Venezuela supported Aristide with political and economic measures including supplies of 6.5 billion barrels of oil a day under the Pact, though Mexico played no part in this initiative.

The new Haitian President Rene Preval paid the overdue interest arranging a repayment plan and asking to be readmitted to the pact.

Panama had also previously lost its membership as it ran up debts of more than 90 million dollars with Venezuela and parallel debts with Mexico, negotiations for its reinclusion should finish next week in Caracas.

Luis Giusti, president of the Venezuelan State oil company (PDVSA), explained this system also benefits the two companies providing the oil, as they are guaranteeing themselves a privileged position in one of most dynamic areas of the world oil market.

The timing of the Pact renewal is aimed to overcome a swell in oil exporting and consuming capital, which leads to the impression that the vicissitudes of the imposition market law might finally do away with the most successful schemes of South-South cooperation.

However, after substantial revision of the credit mechanisms, the new improved programme is back on line.

There were also problems in the donor nations, especially Venezuela, where the Pact was criticised for “giving away” funds which were not recovered, while the national population was suffering from serious economic problems.

But the figures show that 60 percent of the income going to the Venezuela Investment Fund (FIV), which deals with the financial part of the agreement come from cooperation.

The FIV is now limited to loans totalling 15 percent of its total assets, and a reduction to 50 percent of the goods and services to be used in a project in a beneficiary nation must come from Venezuela.

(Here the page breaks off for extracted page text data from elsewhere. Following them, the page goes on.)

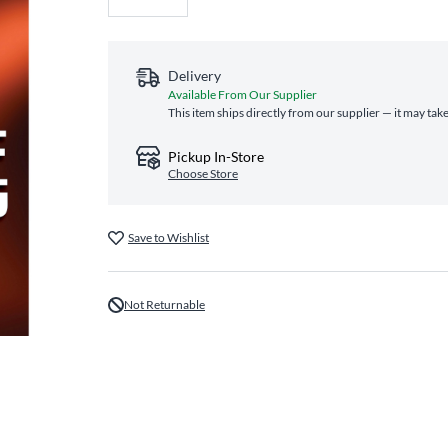
Delivery
Available From Our Supplier
This item ships directly from our supplier — it may tak
Pickup In-Store
Choose Store
Save to Wishlist
Not Returnable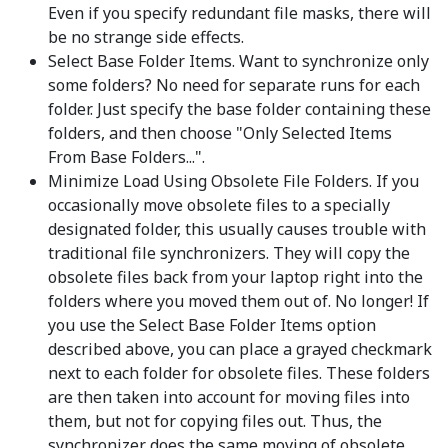
Even if you specify redundant file masks, there will
be no strange side effects.
Select Base Folder Items. Want to synchronize only
some folders? No need for separate runs for each
folder. Just specify the base folder containing these
folders, and then choose "Only Selected Items
From Base Folders...".
Minimize Load Using Obsolete File Folders. If you
occasionally move obsolete files to a specially
designated folder, this usually causes trouble with
traditional file synchronizers. They will copy the
obsolete files back from your laptop right into the
folders where you moved them out of. No longer! If
you use the Select Base Folder Items option
described above, you can place a grayed checkmark
next to each folder for obsolete files. These folders
are then taken into account for moving files into
them, but not for copying files out. Thus, the
synchronizer does the same moving of obsolete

The FIV also eliminated the rule that 20 percent of the funds of each loan had to be left in the Central Bank to shore up the balance of payments, while the rest was employed in projects.

This mechanism had meant the loan approval system was previously very restrictive, as the financial authorities in the beneficiary nations preferred to keep the bulk of resources at low interest rates and as long term monetary support, instead of using them for trade and development projects.

The internal liberalisation programmes, especially in the Central American nations, have made it easier for the funds to go directly to local projects without the nation receiving direct assignations – a situation which also benefits the Mexican and Venezuelan companies working in cooperation projects.

Now the euphoria of a buyer dominated oil market with excess offer are over, the Central American and Caribbean nations have seen the that the secure supply and the loans offered by the Pact are really worth their salt.

Some two billion dollars in easy loans, have already been provided to the nations free of the demands of the multilateral lending agencies.

Meanwhile, the producers also make a good profit from these clients, for example, only 14 billion of the 35 billion dollars of oil supplied to the Dominican Republic came under the Pact quota, and all additional supplies in the recipient nations are provided by PDVSA and the Mexican PEMEX.

The PDVSA believes its plan for the year 2005 will make Central America and the Caribbean the most profitable area is traditionally provides with oil, ahead of South America, the United States and Canada, and it is therefore worth maintaining the privileged position of this market.